TASK OBJECTIVE: Reproduce nothing but the closing run of lines: the line with "index tip: (379, 134)" and each line that follows it to the end of the data.

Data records
•••••
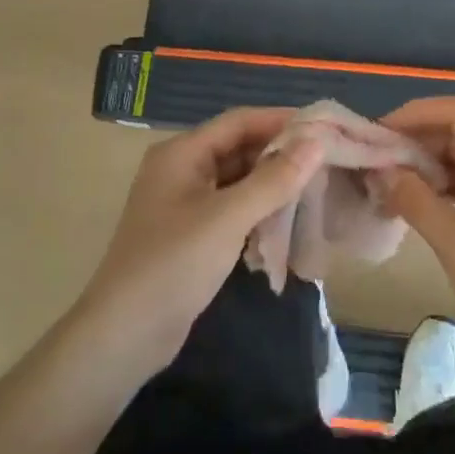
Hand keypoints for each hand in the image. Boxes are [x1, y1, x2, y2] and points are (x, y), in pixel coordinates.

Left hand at [75, 107, 324, 375]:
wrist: (125, 333)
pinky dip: (260, 209)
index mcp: (182, 153)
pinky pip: (233, 207)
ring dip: (273, 182)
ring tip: (317, 185)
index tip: (325, 126)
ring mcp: (186, 203)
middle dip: (281, 152)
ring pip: (238, 179)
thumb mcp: (228, 217)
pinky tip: (289, 218)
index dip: (281, 120)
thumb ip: (274, 179)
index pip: (239, 121)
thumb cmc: (174, 264)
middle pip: (239, 148)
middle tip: (329, 158)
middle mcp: (182, 169)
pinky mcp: (193, 233)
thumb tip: (316, 141)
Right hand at [377, 96, 454, 361]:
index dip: (415, 115)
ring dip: (429, 167)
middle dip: (417, 143)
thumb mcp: (453, 240)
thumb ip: (412, 198)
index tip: (379, 134)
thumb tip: (380, 171)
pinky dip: (446, 186)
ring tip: (392, 186)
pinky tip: (420, 204)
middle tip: (378, 164)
•••••
RESULT FOR THIS TASK:
index tip: (379, 134)
thumb tip: (380, 171)
pinky dip: (446, 186)
ring tip: (392, 186)
pinky tip: (420, 204)
middle tip: (378, 164)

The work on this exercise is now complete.